92 “O legislador constituinte de 1937 foi mais coerente, porque inequivocadamente
antimunicipalista. Não só conservou os departamentos de municipalidade, como
reduziu a receita municipal e suprimiu o princípio da eletividade dos prefeitos. (...)”
93 Durante o Estado Novo a limitação da autonomia municipal chega ao
extremo do governo federal decidir atos comezinhos da administração
municipal.
94 Na constituição de 1946 a autonomia municipal é resgatada parcialmente.
“(...) A autonomia dos municípios foi garantida: pela eleição do prefeito e dos
vereadores; pela administração própria, no que concerne ao seu peculiar interesse.
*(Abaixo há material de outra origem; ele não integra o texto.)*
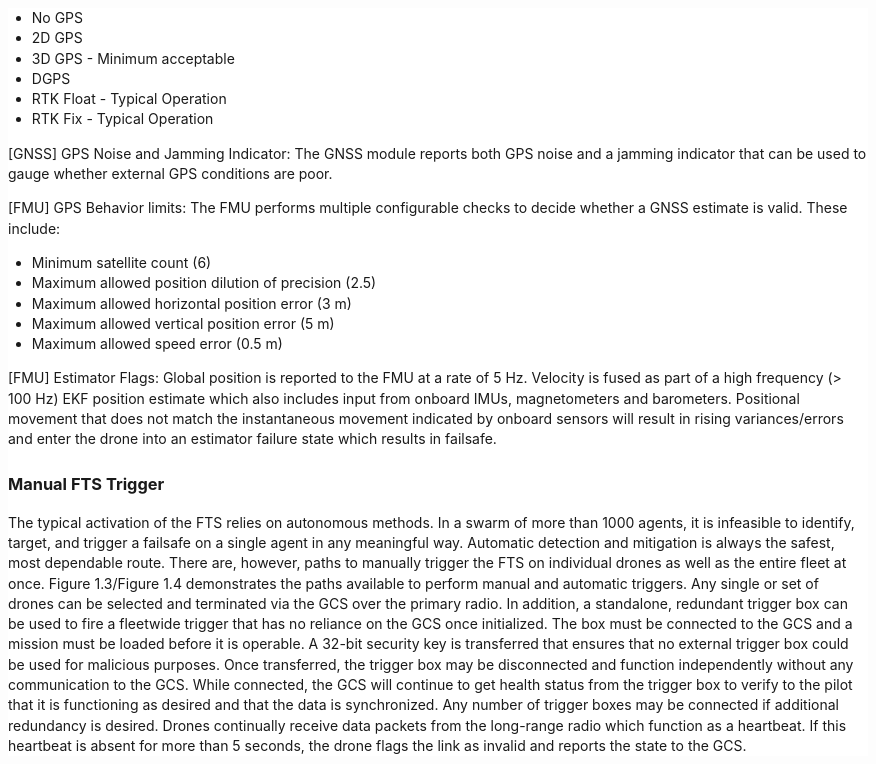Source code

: * No GPS
* 2D GPS
* 3D GPS - Minimum acceptable
* DGPS
* RTK Float - Typical Operation
* RTK Fix - Typical Operation

\[GNSS] GPS Noise and Jamming Indicator: The GNSS module reports both GPS noise and a jamming indicator that can be used to gauge whether external GPS conditions are poor.

\[FMU] GPS Behavior limits: The FMU performs multiple configurable checks to decide whether a GNSS estimate is valid. These include:

* Minimum satellite count (6)
* Maximum allowed position dilution of precision (2.5)
* Maximum allowed horizontal position error (3 m)
* Maximum allowed vertical position error (5 m)
* Maximum allowed speed error (0.5 m)

\[FMU] Estimator Flags: Global position is reported to the FMU at a rate of 5 Hz. Velocity is fused as part of a high frequency (> 100 Hz) EKF position estimate which also includes input from onboard IMUs, magnetometers and barometers. Positional movement that does not match the instantaneous movement indicated by onboard sensors will result in rising variances/errors and enter the drone into an estimator failure state which results in failsafe.

### Manual FTS Trigger

The typical activation of the FTS relies on autonomous methods. In a swarm of more than 1000 agents, it is infeasible to identify, target, and trigger a failsafe on a single agent in any meaningful way. Automatic detection and mitigation is always the safest, most dependable route. There are, however, paths to manually trigger the FTS on individual drones as well as the entire fleet at once. Figure 1.3/Figure 1.4 demonstrates the paths available to perform manual and automatic triggers. Any single or set of drones can be selected and terminated via the GCS over the primary radio. In addition, a standalone, redundant trigger box can be used to fire a fleetwide trigger that has no reliance on the GCS once initialized. The box must be connected to the GCS and a mission must be loaded before it is operable. A 32-bit security key is transferred that ensures that no external trigger box could be used for malicious purposes. Once transferred, the trigger box may be disconnected and function independently without any communication to the GCS. While connected, the GCS will continue to get health status from the trigger box to verify to the pilot that it is functioning as desired and that the data is synchronized. Any number of trigger boxes may be connected if additional redundancy is desired. Drones continually receive data packets from the long-range radio which function as a heartbeat. If this heartbeat is absent for more than 5 seconds, the drone flags the link as invalid and reports the state to the GCS.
Conceituou-se peculiar interesse do município, especialmente, pela decretação e
arrecadação dos tributos de sua competência, aplicação de suas rendas e organização
dos serviços públicos locais.”
97 Falando a partir de um contexto mais contemporâneo, o autor menciona
sobre a criação de discussões regionais (acima dos municípios, abaixo do
Estado) que ele acredita serem ineficientes, pois os municípios com
interesses comuns poderiam não pertencer a um mesmo Estado, ou a área
aproximar municípios por um interesse (energia, por exemplo), mas não
por outros.
99 IMPORTANTE
“O aumento da receita dos municípios pode contribuir eficazmente para a autonomia
da sua administração, mas é bem provável que ao fortalecimento econômico dos
municípios não corresponda idêntico reforço de sua autonomia política. Sem solidez
financeira não pode o município ter independência política, mas a primeira não
envolve necessariamente a segunda, porque pode vir acompanhada de um sistema
de controle. E esse sistema parece, quando não propiciado, ao menos permitido pela
própria Constituição de 18 de setembro (de 1946)”.
101 IMPORTANTE
“A concentração do poder em nosso país, tanto na ordem nacional como na provincial
ou estatal, processou-se através do enfraquecimento do município. (...)”
103 IMPORTANTE
“É evidente, porém, que a política dos ‘coronéis’ conduziu ao fortalecimento do poder
estatal de modo muito mais efetivo do que a ‘política dos governadores’ garantia o
reforçamento do poder federal. Nas relações federais-estaduais, embora o Presidente
da República dispusesse de muitos meios mais brandos e bastante eficazes para
convencer das conveniências da reciprocidade aos governadores menos
acomodatícios, a ultima ratio para o não-conformismo seria a intervenção federal,
que arrastava pelo menos a eventualidade de ação armada e cruenta. Nem sempre
conviria ao Chefe de Estado arrostar as possíveis conseqüências que a repercussão
nacional dessa medida poderia ocasionar.